Heavy government intervention to artificially keep prices low had partly helped bring last year's inflation down from 14.8 per cent in 1995.
Mr Chen said despite nearly two decades of reforms, the 'invisible hand' of the market still needed the 'helping touch' of the state.
'We want to make up for the defects of the market,' he said.
This year, about three percentage points of the price rise would come from disparities in supply and demand, which would be relatively small due to a predicted surplus of industrial products, he said.
A further one percentage point rise would come from continuing price reforms aimed at slowly removing subsidies from goods such as coal, oil, transport and housing.
Mr Chen said that China had not ruled out new projects for the construction of oil refineries despite concerns about over-capacity in the industry.
Although the commission had indicated that it did not want more small projects before 2000, it would examine proposals for big, efficient refineries - including those proposed by foreign concerns - on a case-by-case basis.
'If foreign investors come to China and propose joint ventures [in the refining sector], we will examine their proposals on a case-by-case basis,' Mr Chen said.

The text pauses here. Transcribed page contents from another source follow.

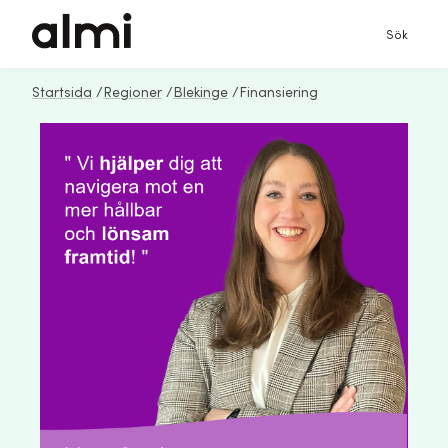
Sök
Startsida
/
Regioner
/
Blekinge
/
Finansiering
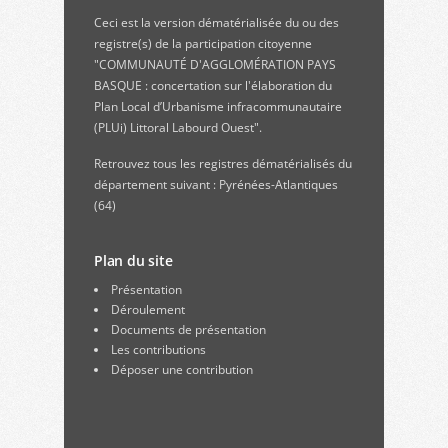
Ceci est la version dématérialisée du ou des
registre(s) de la participation citoyenne
"COMMUNAUTÉ D'AGGLOMÉRATION PAYS
BASQUE : concertation sur l'élaboration du
Plan Local d’Urbanisme infracommunautaire
(PLUi) Littoral Labourd Ouest".
Retrouvez
tous les registres dématérialisés du
département suivant : Pyrénées-Atlantiques
(64)
Plan du site
Présentation
Déroulement
Documents de présentation
Les contributions
Déposer une contribution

'We will see whether these projects are in the interests of our policy of broad structural readjustment.' He said refining capacity was now only about 70 per cent utilised and many refineries were too small to be efficient.
The commission also wanted to avoid new construction in areas where output would not be used effectively, Mr Chen said.
'Oil refining is one of our pillar industries . . . that is why we have sent a signal that any new refineries must avoid duplication of facilities. But state guidance is necessary,' he said.
The commission said last year it would not approve projects up to 2000 although officials have said the thrust of the policy was to prevent construction of smaller operations and those in areas that already were not making use of existing capacity.
Oil industry officials said there were more than 100 refineries in the country, many with limited output.